Supplied information Start Marker

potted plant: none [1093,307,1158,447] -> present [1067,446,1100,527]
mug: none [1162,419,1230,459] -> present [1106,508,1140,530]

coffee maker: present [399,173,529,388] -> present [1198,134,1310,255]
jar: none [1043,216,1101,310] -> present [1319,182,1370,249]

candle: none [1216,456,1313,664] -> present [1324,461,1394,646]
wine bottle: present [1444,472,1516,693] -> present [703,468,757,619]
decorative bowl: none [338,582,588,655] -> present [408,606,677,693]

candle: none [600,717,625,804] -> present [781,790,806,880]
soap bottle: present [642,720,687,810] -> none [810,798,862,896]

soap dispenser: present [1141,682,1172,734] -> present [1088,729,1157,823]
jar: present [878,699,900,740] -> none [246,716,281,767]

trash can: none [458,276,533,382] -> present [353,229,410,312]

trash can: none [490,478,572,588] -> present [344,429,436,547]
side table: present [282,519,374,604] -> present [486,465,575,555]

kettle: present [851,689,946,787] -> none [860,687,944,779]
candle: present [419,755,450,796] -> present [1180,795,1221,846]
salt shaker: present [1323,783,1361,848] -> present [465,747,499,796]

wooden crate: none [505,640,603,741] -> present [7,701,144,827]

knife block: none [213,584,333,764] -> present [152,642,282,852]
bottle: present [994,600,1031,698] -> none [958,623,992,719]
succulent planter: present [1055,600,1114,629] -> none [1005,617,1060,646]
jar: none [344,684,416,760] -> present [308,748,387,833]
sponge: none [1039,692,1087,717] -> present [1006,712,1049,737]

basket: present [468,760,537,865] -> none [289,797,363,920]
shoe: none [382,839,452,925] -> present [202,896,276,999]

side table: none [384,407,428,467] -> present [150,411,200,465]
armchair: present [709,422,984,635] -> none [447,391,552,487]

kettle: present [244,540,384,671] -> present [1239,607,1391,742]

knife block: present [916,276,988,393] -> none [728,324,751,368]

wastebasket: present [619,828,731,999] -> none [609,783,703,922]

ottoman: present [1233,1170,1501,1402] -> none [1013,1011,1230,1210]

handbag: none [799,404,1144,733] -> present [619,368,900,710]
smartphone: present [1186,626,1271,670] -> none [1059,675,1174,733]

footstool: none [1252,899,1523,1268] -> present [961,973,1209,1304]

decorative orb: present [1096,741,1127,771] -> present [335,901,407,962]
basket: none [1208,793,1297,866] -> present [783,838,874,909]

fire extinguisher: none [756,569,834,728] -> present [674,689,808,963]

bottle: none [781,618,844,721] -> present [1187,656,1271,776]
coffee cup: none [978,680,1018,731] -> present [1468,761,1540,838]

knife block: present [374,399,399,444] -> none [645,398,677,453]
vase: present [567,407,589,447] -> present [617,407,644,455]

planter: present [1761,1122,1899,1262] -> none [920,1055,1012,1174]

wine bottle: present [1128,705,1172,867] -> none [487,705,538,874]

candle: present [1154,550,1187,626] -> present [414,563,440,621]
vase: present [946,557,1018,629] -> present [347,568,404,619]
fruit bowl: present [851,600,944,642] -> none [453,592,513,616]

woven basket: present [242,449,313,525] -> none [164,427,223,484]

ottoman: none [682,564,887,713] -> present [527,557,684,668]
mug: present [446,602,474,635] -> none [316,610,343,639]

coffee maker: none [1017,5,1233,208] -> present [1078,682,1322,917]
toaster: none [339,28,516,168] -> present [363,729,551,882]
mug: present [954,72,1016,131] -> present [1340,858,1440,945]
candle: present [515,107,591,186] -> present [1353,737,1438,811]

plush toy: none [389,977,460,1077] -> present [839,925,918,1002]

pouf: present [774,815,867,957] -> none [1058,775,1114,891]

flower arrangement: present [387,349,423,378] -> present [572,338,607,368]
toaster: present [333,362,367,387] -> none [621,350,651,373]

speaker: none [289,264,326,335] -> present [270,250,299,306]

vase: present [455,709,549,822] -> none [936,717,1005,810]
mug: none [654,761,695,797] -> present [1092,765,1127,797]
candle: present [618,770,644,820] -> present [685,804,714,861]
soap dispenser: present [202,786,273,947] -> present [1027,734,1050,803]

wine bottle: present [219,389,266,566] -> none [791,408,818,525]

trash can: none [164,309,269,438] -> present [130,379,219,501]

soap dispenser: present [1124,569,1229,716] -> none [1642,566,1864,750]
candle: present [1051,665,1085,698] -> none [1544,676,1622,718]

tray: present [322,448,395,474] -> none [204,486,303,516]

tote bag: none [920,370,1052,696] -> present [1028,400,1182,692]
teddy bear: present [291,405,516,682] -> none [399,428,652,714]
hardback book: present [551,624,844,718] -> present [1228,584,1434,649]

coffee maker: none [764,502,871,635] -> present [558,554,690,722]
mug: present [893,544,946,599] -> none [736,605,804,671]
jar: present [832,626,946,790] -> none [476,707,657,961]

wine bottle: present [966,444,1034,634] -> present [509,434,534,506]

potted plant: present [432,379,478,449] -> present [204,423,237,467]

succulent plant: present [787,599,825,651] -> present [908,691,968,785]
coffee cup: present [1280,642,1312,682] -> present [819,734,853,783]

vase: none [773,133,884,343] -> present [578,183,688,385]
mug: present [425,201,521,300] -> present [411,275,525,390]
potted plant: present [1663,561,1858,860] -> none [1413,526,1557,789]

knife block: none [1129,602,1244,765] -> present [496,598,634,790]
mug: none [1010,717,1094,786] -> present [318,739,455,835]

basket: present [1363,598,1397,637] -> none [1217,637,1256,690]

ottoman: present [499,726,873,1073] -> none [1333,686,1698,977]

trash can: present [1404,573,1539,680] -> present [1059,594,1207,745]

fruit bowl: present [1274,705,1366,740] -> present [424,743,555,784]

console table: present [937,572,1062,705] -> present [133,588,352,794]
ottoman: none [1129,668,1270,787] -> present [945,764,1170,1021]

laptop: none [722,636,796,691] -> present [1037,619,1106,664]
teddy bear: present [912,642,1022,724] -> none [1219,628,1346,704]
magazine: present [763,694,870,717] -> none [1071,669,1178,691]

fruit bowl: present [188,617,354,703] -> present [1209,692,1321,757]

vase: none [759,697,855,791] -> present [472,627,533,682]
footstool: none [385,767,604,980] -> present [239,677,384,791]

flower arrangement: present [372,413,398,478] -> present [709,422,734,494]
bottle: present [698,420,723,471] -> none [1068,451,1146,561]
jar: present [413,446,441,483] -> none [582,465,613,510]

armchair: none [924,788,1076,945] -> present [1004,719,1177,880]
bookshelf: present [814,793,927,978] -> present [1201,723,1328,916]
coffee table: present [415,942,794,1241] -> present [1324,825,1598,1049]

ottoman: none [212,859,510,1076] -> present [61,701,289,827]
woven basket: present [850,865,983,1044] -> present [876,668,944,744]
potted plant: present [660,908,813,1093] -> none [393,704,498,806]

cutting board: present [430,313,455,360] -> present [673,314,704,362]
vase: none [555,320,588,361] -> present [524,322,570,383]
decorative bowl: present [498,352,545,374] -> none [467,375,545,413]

Supplied information End Marker

What is expected:
Beginning with the first line of the entries, repeat each line exactly until you have reproduced the one containing "kettle: present [851,689,946,787]", and add nothing further.

Response to the exercise:
potted plant: none [1093,307,1158,447] -> present [1067,446,1100,527]
mug: none [1162,419,1230,459] -> present [1106,508,1140,530]

coffee maker: present [399,173,529,388] -> present [1198,134,1310,255]
jar: none [1043,216,1101,310] -> present [1319,182,1370,249]

candle: none [1216,456,1313,664] -> present [1324,461,1394,646]
wine bottle: present [1444,472,1516,693] -> present [703,468,757,619]
decorative bowl: none [338,582,588,655] -> present [408,606,677,693]

candle: none [600,717,625,804] -> present [781,790,806,880]
soap bottle: present [642,720,687,810] -> none [810,798,862,896]

soap dispenser: present [1141,682,1172,734] -> present [1088,729,1157,823]
jar: present [878,699,900,740] -> none [246,716,281,767]

trash can: none [458,276,533,382] -> present [353,229,410,312]

trash can: none [490,478,572,588] -> present [344,429,436,547]
side table: present [282,519,374,604] -> present [486,465,575,555]

kettle: present [851,689,946,787] -> none [860,687,944,779]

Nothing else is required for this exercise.